BURN PILE: In praise of polymaths, dogfooding, and tippling with Faulkner

HotToddy_CC "The more fields of knowledge you cover, the greater your resources for improvisation." At Aeon, Robert Twigger praises polymaths, describes why industrialization and divisions of labor encourage us to rebel, and writes that Leonardo da Vinci was "as proud of his ability to bend iron bars with his hands as he was of the Mona Lisa."

"This is what a writer's life comes to." J. Michael Lennon's biography, Norman Mailer: A Double Life, is out, and with it a few compelling reviews.
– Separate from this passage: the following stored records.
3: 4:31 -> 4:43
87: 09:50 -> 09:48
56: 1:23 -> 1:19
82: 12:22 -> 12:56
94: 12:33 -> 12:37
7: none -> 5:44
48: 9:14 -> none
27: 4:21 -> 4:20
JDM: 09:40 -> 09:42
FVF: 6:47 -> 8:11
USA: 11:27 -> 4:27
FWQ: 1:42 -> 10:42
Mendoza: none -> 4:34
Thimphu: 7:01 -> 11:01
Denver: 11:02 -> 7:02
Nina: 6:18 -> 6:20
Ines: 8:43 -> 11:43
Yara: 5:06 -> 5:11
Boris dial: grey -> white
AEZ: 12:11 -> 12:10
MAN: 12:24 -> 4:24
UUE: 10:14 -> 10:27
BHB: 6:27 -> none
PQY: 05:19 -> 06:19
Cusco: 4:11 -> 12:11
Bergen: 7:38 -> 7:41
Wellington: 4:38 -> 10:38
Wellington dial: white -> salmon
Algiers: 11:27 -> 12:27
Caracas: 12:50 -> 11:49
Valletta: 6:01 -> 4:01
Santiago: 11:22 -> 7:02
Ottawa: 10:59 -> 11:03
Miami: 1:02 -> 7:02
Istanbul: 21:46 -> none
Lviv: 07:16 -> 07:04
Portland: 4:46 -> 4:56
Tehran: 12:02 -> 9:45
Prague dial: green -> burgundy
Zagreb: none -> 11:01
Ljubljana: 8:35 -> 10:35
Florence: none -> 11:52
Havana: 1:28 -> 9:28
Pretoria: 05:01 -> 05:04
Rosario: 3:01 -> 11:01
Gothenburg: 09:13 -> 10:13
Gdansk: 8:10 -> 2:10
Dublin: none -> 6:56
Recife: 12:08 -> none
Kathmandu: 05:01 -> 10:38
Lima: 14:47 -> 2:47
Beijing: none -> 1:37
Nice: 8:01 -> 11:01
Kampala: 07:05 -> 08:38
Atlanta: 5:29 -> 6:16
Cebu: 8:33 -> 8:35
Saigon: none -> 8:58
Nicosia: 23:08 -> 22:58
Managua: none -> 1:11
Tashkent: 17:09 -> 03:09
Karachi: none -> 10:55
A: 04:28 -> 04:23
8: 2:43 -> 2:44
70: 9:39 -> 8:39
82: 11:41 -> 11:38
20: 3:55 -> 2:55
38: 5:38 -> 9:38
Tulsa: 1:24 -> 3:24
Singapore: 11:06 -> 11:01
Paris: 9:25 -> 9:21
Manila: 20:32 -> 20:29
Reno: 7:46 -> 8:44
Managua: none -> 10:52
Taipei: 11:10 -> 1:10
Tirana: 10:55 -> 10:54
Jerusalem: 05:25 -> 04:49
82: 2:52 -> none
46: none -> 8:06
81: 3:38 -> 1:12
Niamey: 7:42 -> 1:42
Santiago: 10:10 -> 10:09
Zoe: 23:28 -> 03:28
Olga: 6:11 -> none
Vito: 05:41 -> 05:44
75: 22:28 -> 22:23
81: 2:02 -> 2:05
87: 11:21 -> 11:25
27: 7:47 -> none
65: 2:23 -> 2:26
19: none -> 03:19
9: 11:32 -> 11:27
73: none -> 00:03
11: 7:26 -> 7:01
At Salon, Allen Barra asks why Mailer wrote fiction at all; at the London Review of Books, Andrew O'Hagan writes a "confessional review" with a few memorable scenes from a trip to visit Mailer in Provincetown in 2007.

Word of the week: "dogfooding." The New Republic's Nora Caplan-Bricker explains the etymology of a tech-world verb, and says other imitators—"icecreaming" and "drinking our own champagne"—didn't take off.

Faulk-tails! Via Robert Moor at the Paris Review: "The key to a toddy, according to Faulkner, is that the sugar must be dissolved into a small amount of water before the whiskey is added, otherwise it 'lies in a little intact swirl like sand at the bottom of the glass.'" It is getting cold out there, folks.